Details about training corpus, availability of pre-trained model and data

Question

Closed this issue 6 years ago · 10 comments

Thanks for open sourcing the code. I have a few queries:

For pretraining and adding noise, 'train_1b.tgt' is used. Is this the same as concatenating all the files from . Was any further pre-processing done?
Can a link to the pre-processed data and pre-trained files be provided?
Thanks!

Thank you

Thanks.

Answer 1 · 2019-05-07T10:55:33.000Z

The "train_1b.tgt" file is built from the One Billion Benchmark. Tokenization was applied to each sentence.
I will share them later.

Answer 2 · 2019-05-20T13:54:23.000Z

Can you please share the pre-processed data and pre-trained models?

Answer 3 · 2019-05-21T06:00:32.000Z

Can you share the ablation metrics for the pre-trained model with and without using a spell-corrector? Thanks.

Answer 4 · 2019-05-27T09:55:26.000Z

I didn't do that, but later I can provide the spelling error corrected source sentences of the CoNLL 2014 test dataset.

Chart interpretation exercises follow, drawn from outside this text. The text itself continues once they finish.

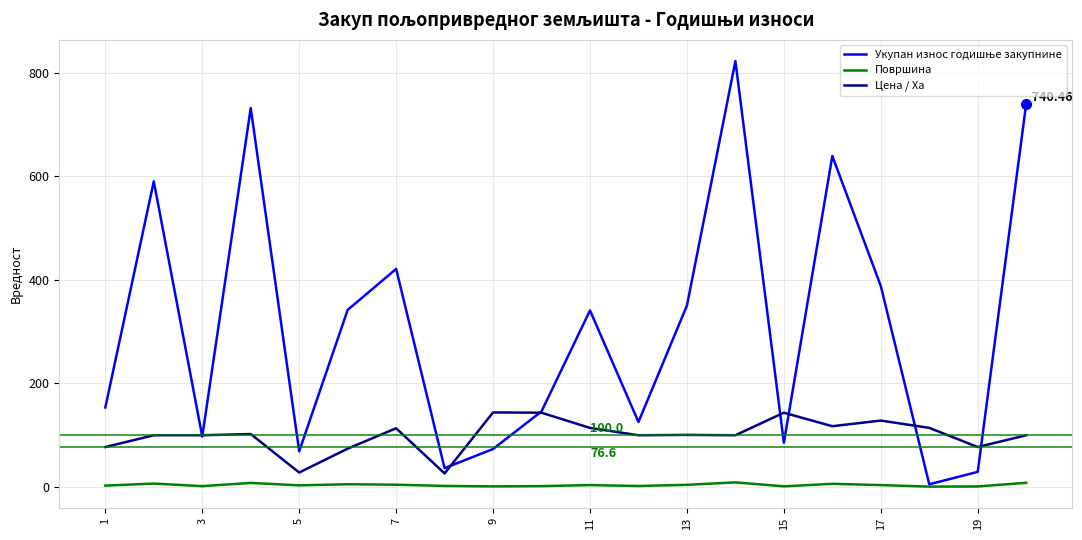

How many values in the Цена / Ха series exceed 100?

10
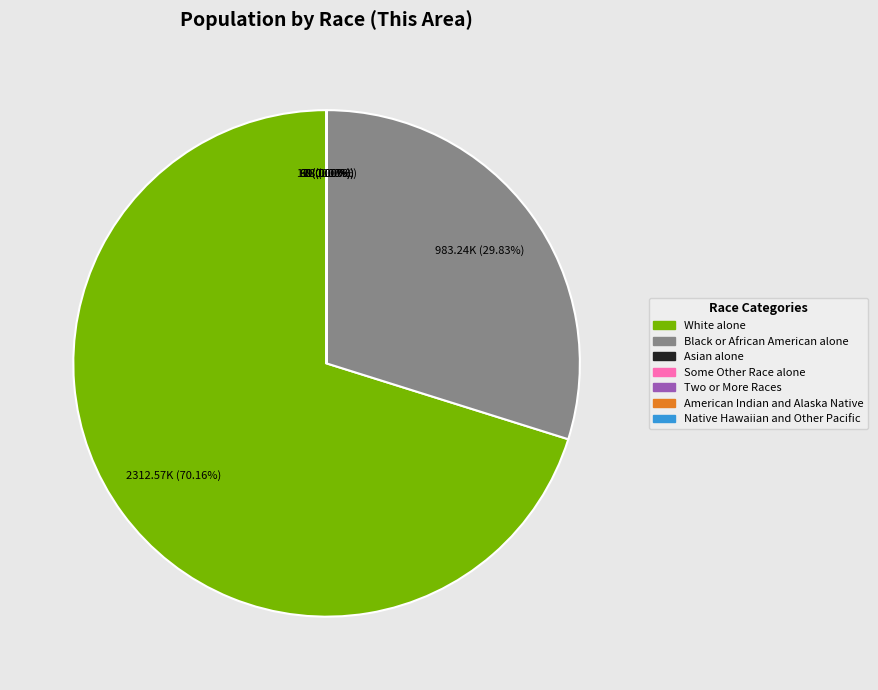

What is the smallest slice in the pie chart?

Native Hawaiian and Other Pacific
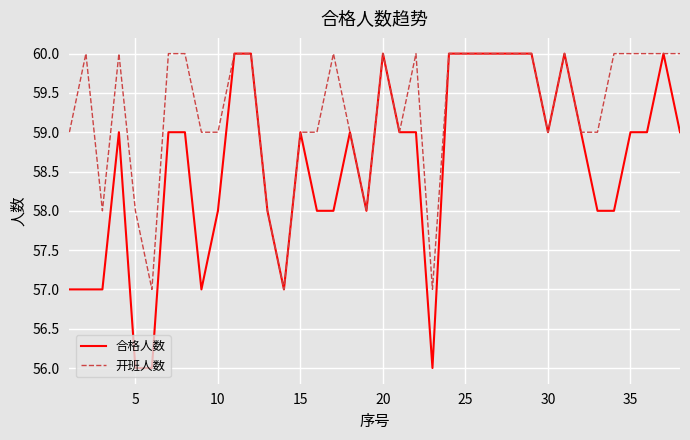

What is the maximum value for 合格人数?

60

Answer 5 · 2019-06-06T07:44:24.000Z

Can you please provide the spell-corrected source sentences on CoNLL-14 test set?
Thanks.

Answer 6 · 2019-06-12T02:35:27.000Z

Already shared.

Answer 7 · 2019-07-18T02:55:11.000Z

Can you please provide the link to download train_1b.tgt?

Answer 8 · 2019-07-18T05:42:22.000Z

Can you please provide the link to download train_1b.tgt?

It is the tokenized One Billion Benchmark dataset. You can download and tokenize it yourself.